Additionally, Adams stated in his affidavit, “With respect to marijuana cultivation, I am aware that an outdoor marijuana grow takes approximately three months (ninety-days) from the time the marijuana plant is planted in the soil until it is cultivated at the end of its season.” The majority is not persuaded by that averment because this growing operation occurred indoors. One would ordinarily expect that plants grown under grow lights could mature more quickly if they are subject to a more continual light and heat source than plants grown outdoors, but the growth rate of particular plants depends necessarily on the extent to which the grow *447lights are actually used. Adams’s averment is not without relevance. It defines for purposes of the affidavit an inferential timeline for the ordinary growth cycle of a marijuana plant. Its importance to the issue in this case is that it demonstrates by comparison, albeit inexact, the relatively short 42-day time period within which E’s observation and the execution of the search warrant occurred.1 Finally, the inference from M’s observations of the activities connected with her father’s bedroom is a relevant consideration. First, M’s report does not suggest that the activities she described happened only on one occasion. Rather, they imply reoccurring activities, i.e., “people would sometimes be in there for a while, and at times would come out in just a short period of time.” Moreover, statements regarding her father’s practice of not permitting her to brush her teeth without first entering the room and shutting the door farther reinforce the inference that his actions to hide certain contents in the room occurred on more than one occasion. It is correct that nothing in the affidavit expressly ties these observations to the 42-day time period, but nothing in their nature excludes them from that time period either. Because those activities appear to be in the nature of habitual practices, they are inferentially further evidence of ongoing drug activity on the part of defendant.
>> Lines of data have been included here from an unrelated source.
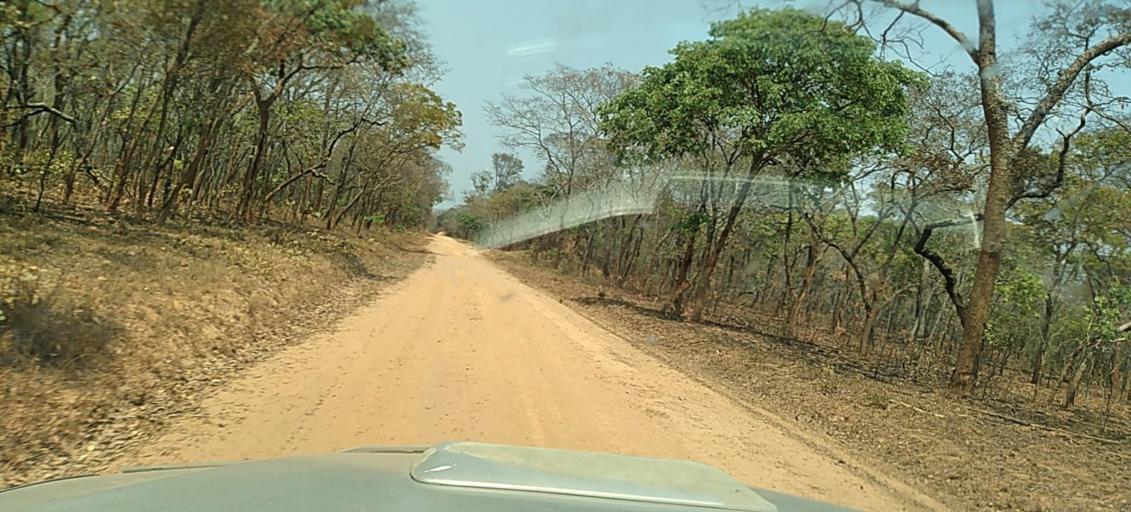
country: ZM
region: North-Western
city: Kasempa
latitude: -13.6620
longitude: 26.2733
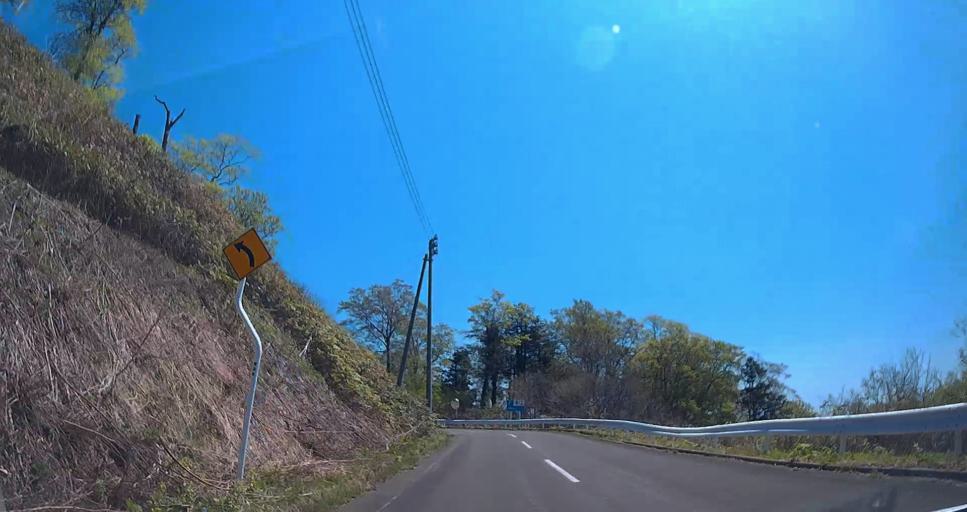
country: JP
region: Aomori
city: Mutsu
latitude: 41.2310
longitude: 140.8156
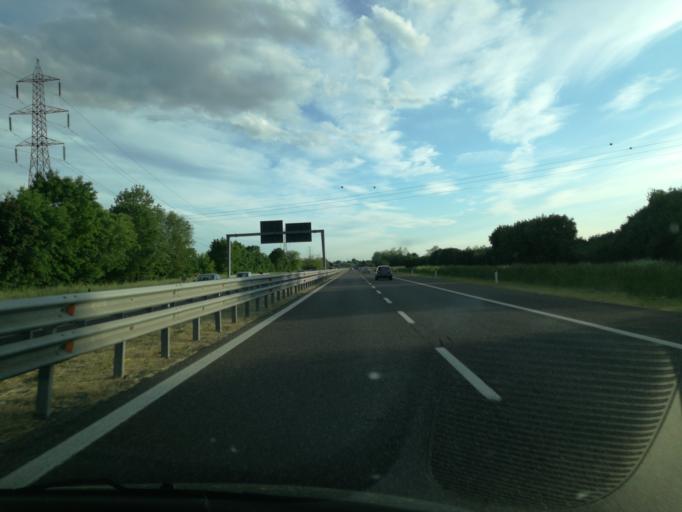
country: IT
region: Lombardy
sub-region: Provincia di Monza e Brianza
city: Agrate Brianza
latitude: 45.5891
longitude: 9.3536
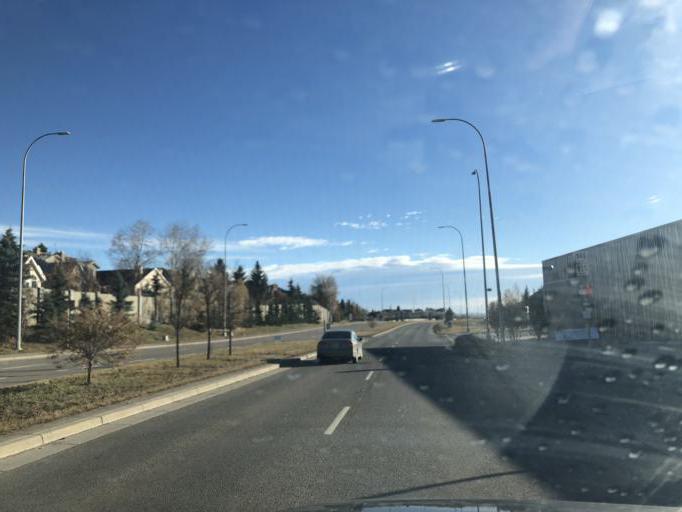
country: CA
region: Alberta
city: Calgary
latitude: 51.0378
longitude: -114.1862
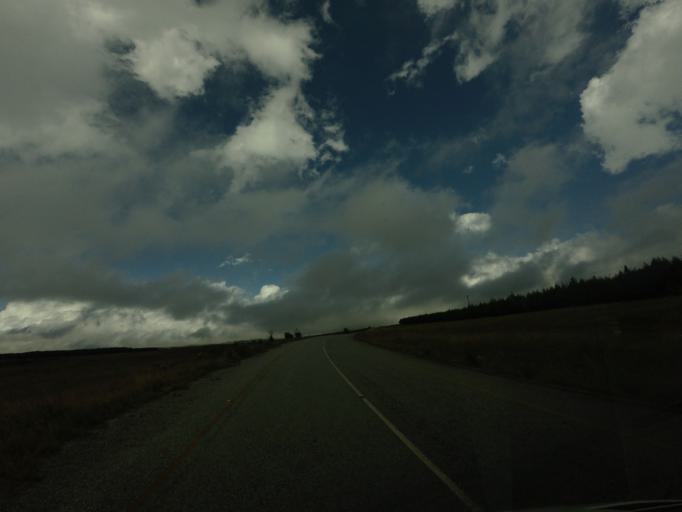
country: ZA
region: Mpumalanga
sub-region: Ehlanzeni District
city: Graksop
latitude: -24.8570
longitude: 30.8708
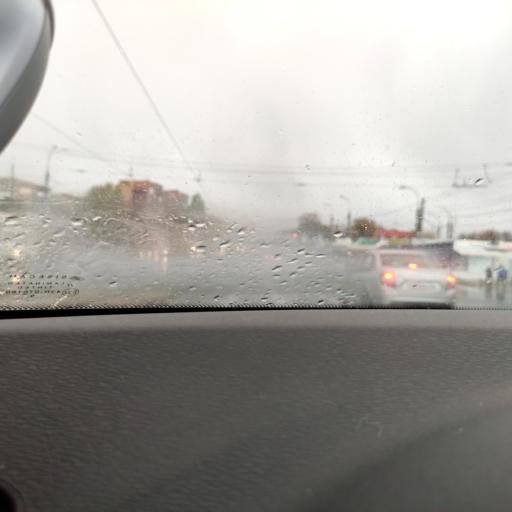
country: RU
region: Samara
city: Smyshlyayevka
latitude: 53.2107
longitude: 50.2732
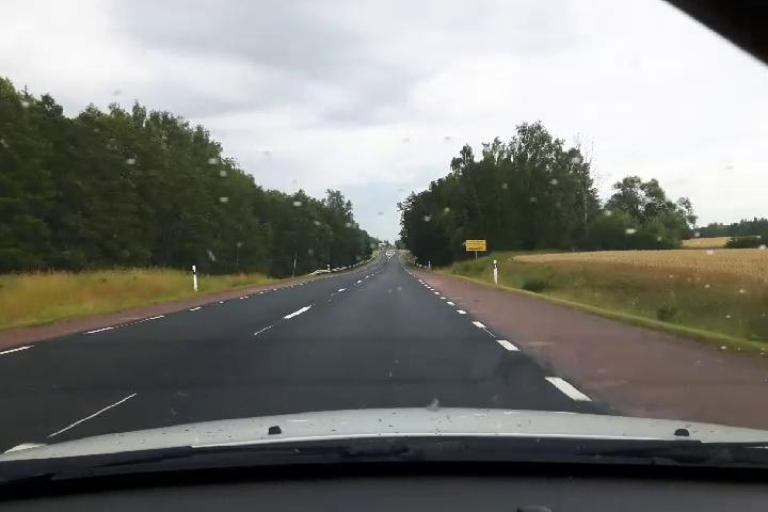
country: SE
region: Uppsala
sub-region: Uppsala Kommun
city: Gamla Uppsala
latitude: 59.9584
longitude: 17.5844
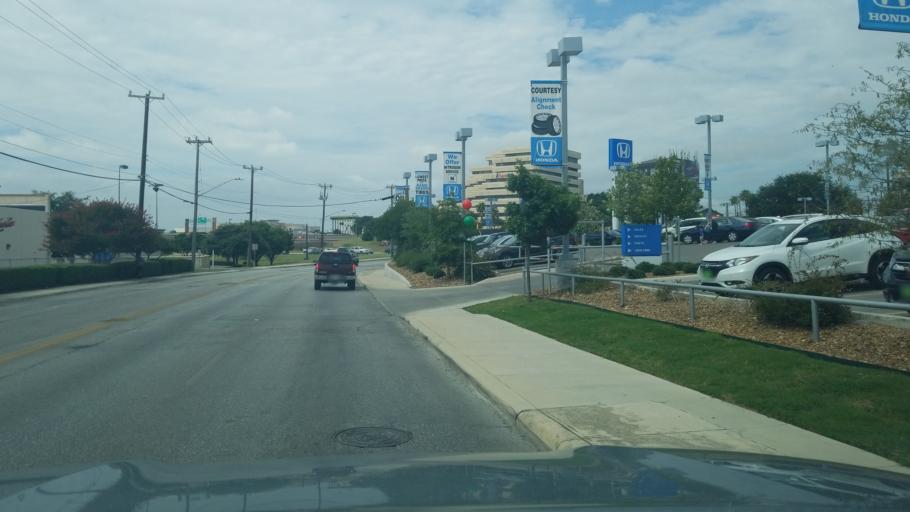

In sima, the assessment of the sufficiency of an affidavit to determine whether it provides probable cause to search is a “four corners” analysis that must take into account the totality of the circumstances found by the magistrate to be true. Here, defendant does not contravene any of Adams’s averments. The remaining question is whether those facts and the reasonable inferences available from them, when considered in combination with each other, make it more likely than not that evidence of marijuana cultivation would be found on defendant’s premises on the date of the issuance of the search warrant. The issuing magistrate may or may not have drawn the above inferences or other inferences in support of his determination of probable cause. The *448point is that he reasonably could have drawn the above inferences, and that conclusion suffices to satisfy the standard of review imposed by Castillejo,.2

For these reasons, I would reach the same result as the majority but based on different reasoning.

Again, in assessing the weight to be given that inference along with other available inferences, it is important to be mindful that the standard of review is not what weight I or the majority would give to a particular inference if we were the issuing magistrate, but what weight a magistrate would be legally entitled to give to it.

The majority reaches the same conclusion based solely on the observation of the grow light. My quarrel with the majority is not its lack of reliance on that fact but on its failure to rely on the other facts in the affidavit in combination with that fact.